Could you output the listing that follows exactly, without its images?

- **EXTRACTED RECORDS**
____________

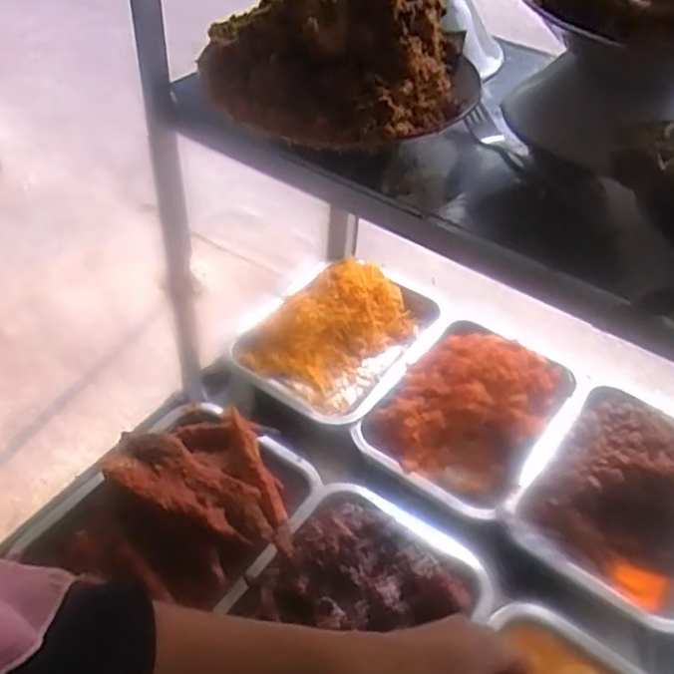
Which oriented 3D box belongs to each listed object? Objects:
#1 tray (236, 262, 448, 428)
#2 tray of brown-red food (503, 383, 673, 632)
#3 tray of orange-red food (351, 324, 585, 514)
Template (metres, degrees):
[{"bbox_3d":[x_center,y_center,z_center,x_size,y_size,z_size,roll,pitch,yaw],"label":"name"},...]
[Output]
[{"bbox_3d":[0.003,-0.003,0.811,0.179,0.087,0.244,23,48,27],"label":"tray"},{"bbox_3d":[0.294,0.152,0.664,0.186,0.082,0.248,22,47,27],"label":"tray of brown-red food"},{"bbox_3d":[0.143,0.070,0.729,0.176,0.079,0.235,23,48,27],"label":"tray of orange-red food"}]

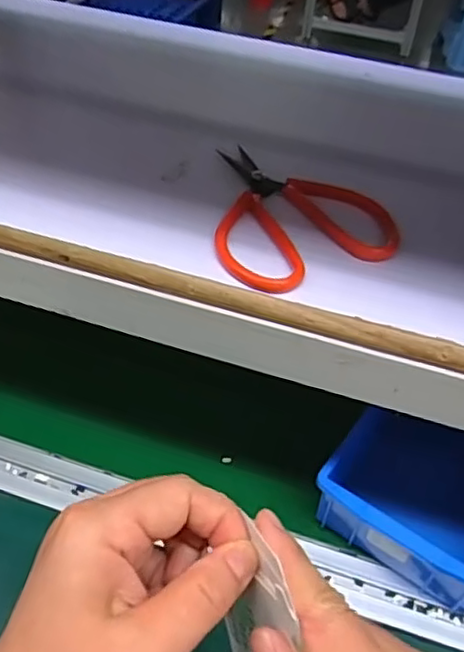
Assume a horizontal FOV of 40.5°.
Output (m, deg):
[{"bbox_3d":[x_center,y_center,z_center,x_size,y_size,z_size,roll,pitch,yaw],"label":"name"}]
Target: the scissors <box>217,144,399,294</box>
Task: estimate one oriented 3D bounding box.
[{"bbox_3d":[0.030,-0.066,0.358,0.096,0.011,0.108,-16,50,-19],"label":"scissors"}]

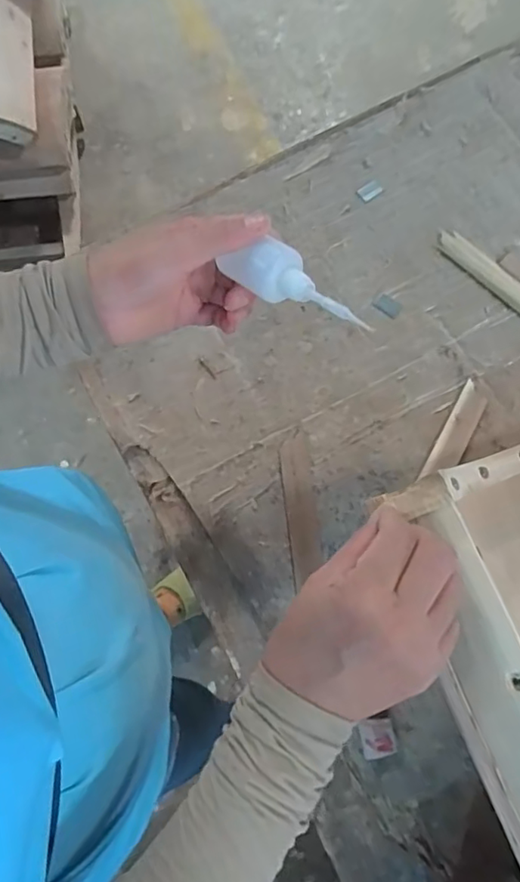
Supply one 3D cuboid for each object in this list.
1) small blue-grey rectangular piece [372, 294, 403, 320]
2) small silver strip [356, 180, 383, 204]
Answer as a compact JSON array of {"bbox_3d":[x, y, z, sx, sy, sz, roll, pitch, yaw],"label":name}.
[{"bbox_3d":[0.116,-0.123,0.507,0.024,0.004,0.016,39,79,9],"label":"small blue-grey rectangular piece"},{"bbox_3d":[0.106,-0.241,0.539,0.024,0.004,0.015,-37,79,-9],"label":"small silver strip"}]

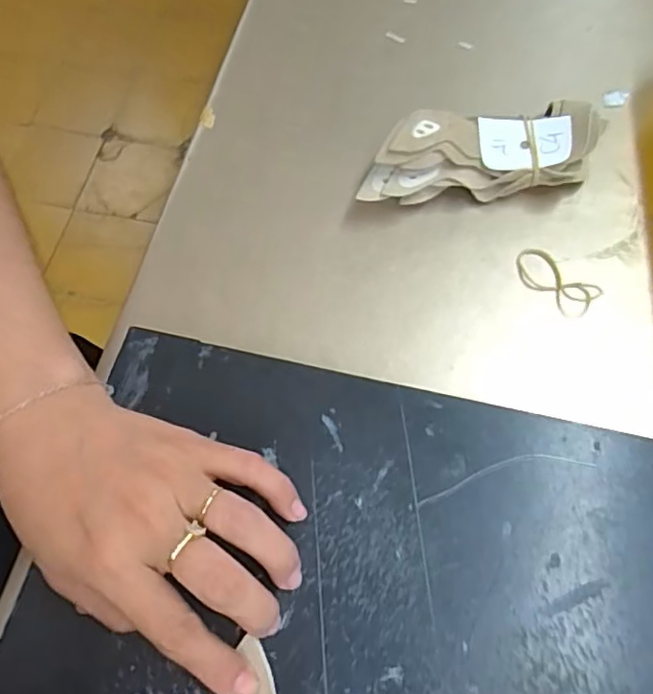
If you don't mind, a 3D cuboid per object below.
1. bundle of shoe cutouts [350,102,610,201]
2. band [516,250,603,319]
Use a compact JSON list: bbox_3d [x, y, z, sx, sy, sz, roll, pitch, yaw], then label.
[{"bbox_3d":[0.091,-0.117,0.359,0.144,0.043,0.050,-7,66,0],"label":"bundle of shoe cutouts"},{"bbox_3d":[0.131,-0.039,0.343,0.023,0.007,0.049,-41,70,-14],"label":"band"}]

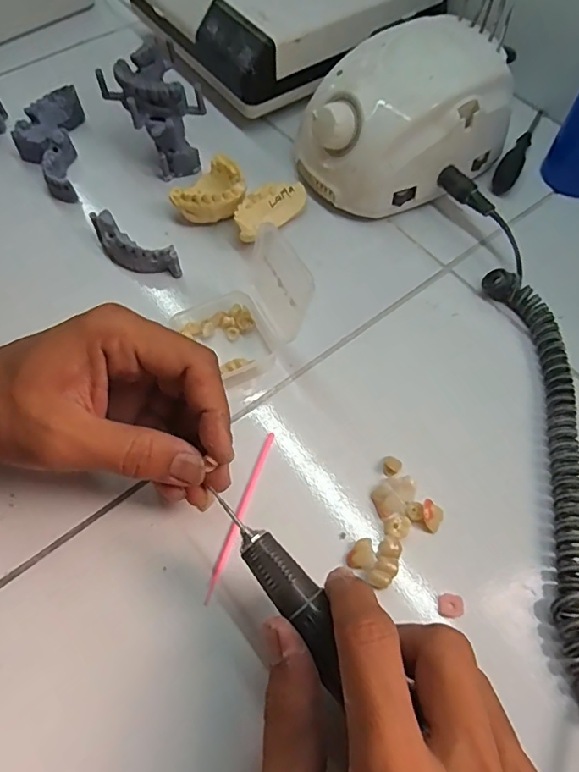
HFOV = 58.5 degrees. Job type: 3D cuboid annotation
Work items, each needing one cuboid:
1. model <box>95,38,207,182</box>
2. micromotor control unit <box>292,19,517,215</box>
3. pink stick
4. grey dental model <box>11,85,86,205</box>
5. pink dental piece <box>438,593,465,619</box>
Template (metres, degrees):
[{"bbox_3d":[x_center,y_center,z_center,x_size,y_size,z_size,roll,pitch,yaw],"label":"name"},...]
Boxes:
[{"bbox_3d":[-0.104,-0.212,0.399,0.065,0.066,0.077,-18,63,-9],"label":"model"},{"bbox_3d":[0.081,-0.192,0.381,0.142,0.085,0.096,-27,65,-13],"label":"micromotor control unit"},{"bbox_3d":[-0.026,0.068,0.280,0.005,0.004,0.097,18,64,10],"label":"pink stick"},{"bbox_3d":[-0.192,-0.190,0.414,0.046,0.033,0.107,-6,62,-3],"label":"grey dental model"},{"bbox_3d":[0.081,0.110,0.258,0.012,0.005,0.011,0,62,1],"label":"pink dental piece"}]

____________

- **RESPONSE**
Which oriented 3D box belongs to each listed object? Objects:
#1 tray (236, 262, 448, 428)
#2 tray of brown-red food (503, 383, 673, 632)
#3 tray of orange-red food (351, 324, 585, 514)
Template (metres, degrees):
[{"bbox_3d":[x_center,y_center,z_center,x_size,y_size,z_size,roll,pitch,yaw],"label":"name"},...]
[Output]
[{"bbox_3d":[0.003,-0.003,0.811,0.179,0.087,0.244,23,48,27],"label":"tray"},{"bbox_3d":[0.294,0.152,0.664,0.186,0.082,0.248,22,47,27],"label":"tray of brown-red food"},{"bbox_3d":[0.143,0.070,0.729,0.176,0.079,0.235,23,48,27],"label":"tray of orange-red food"}]

Assume a horizontal FOV of 40.5°.
Output (m, deg):
[{"bbox_3d":[x_center,y_center,z_center,x_size,y_size,z_size,roll,pitch,yaw],"label":"name"}]
Target: the scissors <box>217,144,399,294</box>
Task: estimate one oriented 3D bounding box.
[{"bbox_3d":[0.030,-0.066,0.358,0.096,0.011,0.108,-16,50,-19],"label":"scissors"}]

Supply one 3D cuboid for each object in this list.
1) small blue-grey rectangular piece [372, 294, 403, 320]
2) small silver strip [356, 180, 383, 204]
Answer as a compact JSON array of {"bbox_3d":[x, y, z, sx, sy, sz, roll, pitch, yaw],"label":name}.
[{"bbox_3d":[0.116,-0.123,0.507,0.024,0.004,0.016,39,79,9],"label":"small blue-grey rectangular piece"},{"bbox_3d":[0.106,-0.241,0.539,0.024,0.004,0.015,-37,79,-9],"label":"small silver strip"}]

If you don't mind, a 3D cuboid per object below.
1. bundle of shoe cutouts [350,102,610,201]
2. band [516,250,603,319]
Use a compact JSON list: bbox_3d [x, y, z, sx, sy, sz, roll, pitch, yaw], then label.
[{"bbox_3d":[0.091,-0.117,0.359,0.144,0.043,0.050,-7,66,0],"label":"bundle of shoe cutouts"},{"bbox_3d":[0.131,-0.039,0.343,0.023,0.007,0.049,-41,70,-14],"label":"band"}]

HFOV = 58.5 degrees. Job type: 3D cuboid annotation
Work items, each needing one cuboid:
1. model <box>95,38,207,182</box>
2. micromotor control unit <box>292,19,517,215</box>
3. pink stick
4. grey dental model <box>11,85,86,205</box>
5. pink dental piece <box>438,593,465,619</box>
Template (metres, degrees):
[{"bbox_3d":[x_center,y_center,z_center,x_size,y_size,z_size,roll,pitch,yaw],"label":"name"},...]
Boxes:
[{"bbox_3d":[-0.104,-0.212,0.399,0.065,0.066,0.077,-18,63,-9],"label":"model"},{"bbox_3d":[0.081,-0.192,0.381,0.142,0.085,0.096,-27,65,-13],"label":"micromotor control unit"},{"bbox_3d":[-0.026,0.068,0.280,0.005,0.004,0.097,18,64,10],"label":"pink stick"},{"bbox_3d":[-0.192,-0.190,0.414,0.046,0.033,0.107,-6,62,-3],"label":"grey dental model"},{"bbox_3d":[0.081,0.110,0.258,0.012,0.005,0.011,0,62,1],"label":"pink dental piece"}]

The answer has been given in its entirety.